**Your objective**
Select and copy out every line in the records containing "middle".

**Saved entries**
******************************
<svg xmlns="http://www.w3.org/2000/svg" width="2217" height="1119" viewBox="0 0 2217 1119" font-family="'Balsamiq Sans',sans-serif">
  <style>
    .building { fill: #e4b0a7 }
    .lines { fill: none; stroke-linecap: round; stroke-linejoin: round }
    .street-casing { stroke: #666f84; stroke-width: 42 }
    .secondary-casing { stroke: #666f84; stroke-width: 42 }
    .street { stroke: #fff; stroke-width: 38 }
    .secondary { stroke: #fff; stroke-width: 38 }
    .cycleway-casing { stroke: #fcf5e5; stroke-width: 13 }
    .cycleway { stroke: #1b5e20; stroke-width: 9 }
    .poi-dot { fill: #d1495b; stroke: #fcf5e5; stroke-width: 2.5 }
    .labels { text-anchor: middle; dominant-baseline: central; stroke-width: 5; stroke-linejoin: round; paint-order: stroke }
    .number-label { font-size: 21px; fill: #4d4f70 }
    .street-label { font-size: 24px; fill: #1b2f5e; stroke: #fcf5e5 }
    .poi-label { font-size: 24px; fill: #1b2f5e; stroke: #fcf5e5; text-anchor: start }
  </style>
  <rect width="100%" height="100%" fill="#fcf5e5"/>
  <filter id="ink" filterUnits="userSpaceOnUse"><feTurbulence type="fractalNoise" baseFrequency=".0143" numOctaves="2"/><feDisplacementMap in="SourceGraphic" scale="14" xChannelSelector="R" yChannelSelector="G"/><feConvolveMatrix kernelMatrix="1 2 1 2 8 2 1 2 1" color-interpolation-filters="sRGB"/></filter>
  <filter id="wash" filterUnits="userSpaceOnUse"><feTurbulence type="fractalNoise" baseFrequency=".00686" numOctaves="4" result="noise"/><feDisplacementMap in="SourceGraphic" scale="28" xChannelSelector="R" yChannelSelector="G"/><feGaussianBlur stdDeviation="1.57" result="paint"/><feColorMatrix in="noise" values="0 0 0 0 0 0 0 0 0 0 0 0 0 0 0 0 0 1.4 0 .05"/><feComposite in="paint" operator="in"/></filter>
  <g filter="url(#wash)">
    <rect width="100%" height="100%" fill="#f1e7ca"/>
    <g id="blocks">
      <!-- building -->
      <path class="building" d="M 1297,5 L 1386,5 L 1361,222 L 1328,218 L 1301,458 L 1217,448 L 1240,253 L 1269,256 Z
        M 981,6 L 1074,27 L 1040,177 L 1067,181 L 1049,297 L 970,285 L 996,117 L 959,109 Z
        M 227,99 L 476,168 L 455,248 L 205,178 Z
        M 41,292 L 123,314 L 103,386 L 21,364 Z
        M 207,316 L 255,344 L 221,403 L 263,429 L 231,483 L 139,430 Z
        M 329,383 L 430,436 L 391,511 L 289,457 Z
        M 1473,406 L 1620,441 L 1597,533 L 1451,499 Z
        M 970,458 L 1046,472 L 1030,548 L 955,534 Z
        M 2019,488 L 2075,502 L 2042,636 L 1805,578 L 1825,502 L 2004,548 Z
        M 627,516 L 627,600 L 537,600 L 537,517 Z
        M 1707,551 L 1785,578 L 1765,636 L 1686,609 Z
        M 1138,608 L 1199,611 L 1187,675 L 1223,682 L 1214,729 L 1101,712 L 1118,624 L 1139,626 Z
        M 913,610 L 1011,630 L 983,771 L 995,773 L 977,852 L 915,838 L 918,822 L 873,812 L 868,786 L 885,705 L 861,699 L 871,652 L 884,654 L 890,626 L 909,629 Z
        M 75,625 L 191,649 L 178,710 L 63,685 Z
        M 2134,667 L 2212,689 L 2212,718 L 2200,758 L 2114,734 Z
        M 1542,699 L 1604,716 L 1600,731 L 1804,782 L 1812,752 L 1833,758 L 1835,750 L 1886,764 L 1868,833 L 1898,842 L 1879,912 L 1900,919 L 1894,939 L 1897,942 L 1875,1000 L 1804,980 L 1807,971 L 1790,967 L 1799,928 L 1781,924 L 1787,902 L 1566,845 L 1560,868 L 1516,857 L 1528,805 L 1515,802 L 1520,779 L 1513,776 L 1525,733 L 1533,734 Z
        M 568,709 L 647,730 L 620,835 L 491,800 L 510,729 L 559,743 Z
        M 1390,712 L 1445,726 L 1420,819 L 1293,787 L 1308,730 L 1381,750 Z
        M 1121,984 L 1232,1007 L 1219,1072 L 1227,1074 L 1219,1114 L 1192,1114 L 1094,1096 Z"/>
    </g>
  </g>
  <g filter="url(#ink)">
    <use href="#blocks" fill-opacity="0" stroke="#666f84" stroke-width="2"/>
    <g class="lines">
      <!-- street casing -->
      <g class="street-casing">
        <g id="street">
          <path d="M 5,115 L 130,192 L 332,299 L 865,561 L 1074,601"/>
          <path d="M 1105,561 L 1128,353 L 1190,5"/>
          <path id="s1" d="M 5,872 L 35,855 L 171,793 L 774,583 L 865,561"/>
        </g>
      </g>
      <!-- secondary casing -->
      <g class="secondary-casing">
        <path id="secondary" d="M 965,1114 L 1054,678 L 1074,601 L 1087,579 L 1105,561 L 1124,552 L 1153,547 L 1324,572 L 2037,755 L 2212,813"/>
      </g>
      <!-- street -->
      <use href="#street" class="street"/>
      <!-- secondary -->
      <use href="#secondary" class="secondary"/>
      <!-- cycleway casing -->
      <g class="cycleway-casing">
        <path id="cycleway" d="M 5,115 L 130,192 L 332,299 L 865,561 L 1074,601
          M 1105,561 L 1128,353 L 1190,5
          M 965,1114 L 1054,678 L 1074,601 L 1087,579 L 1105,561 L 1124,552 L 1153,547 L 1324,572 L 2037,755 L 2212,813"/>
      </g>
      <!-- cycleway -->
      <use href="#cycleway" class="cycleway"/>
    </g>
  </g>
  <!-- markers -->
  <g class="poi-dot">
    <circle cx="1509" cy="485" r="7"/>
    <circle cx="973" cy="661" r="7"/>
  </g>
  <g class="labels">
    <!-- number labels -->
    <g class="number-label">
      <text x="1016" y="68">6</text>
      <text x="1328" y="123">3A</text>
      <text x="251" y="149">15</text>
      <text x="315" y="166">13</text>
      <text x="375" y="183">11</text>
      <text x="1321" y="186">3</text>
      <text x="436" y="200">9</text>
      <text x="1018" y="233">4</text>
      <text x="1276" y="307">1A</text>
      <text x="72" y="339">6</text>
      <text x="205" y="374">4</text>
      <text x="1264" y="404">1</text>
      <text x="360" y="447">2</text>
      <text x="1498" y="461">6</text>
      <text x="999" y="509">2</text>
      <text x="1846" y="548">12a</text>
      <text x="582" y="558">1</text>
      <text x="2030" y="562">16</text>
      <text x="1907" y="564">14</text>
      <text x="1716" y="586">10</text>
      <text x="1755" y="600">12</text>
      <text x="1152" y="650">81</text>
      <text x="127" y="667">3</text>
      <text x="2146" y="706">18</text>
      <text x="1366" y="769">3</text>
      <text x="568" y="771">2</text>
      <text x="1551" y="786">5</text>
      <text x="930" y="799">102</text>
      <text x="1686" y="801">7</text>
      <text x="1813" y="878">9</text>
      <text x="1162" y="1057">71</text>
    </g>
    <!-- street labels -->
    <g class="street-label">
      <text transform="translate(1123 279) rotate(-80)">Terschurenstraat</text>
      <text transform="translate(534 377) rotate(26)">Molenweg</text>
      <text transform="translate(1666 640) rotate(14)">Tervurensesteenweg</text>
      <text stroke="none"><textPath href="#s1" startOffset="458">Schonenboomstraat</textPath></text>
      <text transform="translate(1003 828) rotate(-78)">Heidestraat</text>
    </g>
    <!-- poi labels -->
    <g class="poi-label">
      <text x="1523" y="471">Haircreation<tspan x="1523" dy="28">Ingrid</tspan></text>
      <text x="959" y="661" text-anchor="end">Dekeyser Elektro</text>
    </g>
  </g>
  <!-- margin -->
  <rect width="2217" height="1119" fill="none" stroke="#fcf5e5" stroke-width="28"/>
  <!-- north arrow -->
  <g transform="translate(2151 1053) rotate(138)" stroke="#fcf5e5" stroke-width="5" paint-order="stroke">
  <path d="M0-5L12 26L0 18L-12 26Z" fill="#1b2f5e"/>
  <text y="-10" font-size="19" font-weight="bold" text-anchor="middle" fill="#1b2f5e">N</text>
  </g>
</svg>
******************************
**Response**
    .labels { text-anchor: middle; dominant-baseline: central; stroke-width: 5; stroke-linejoin: round; paint-order: stroke }
  <text y="-10" font-size="19" font-weight="bold" text-anchor="middle" fill="#1b2f5e">N</text>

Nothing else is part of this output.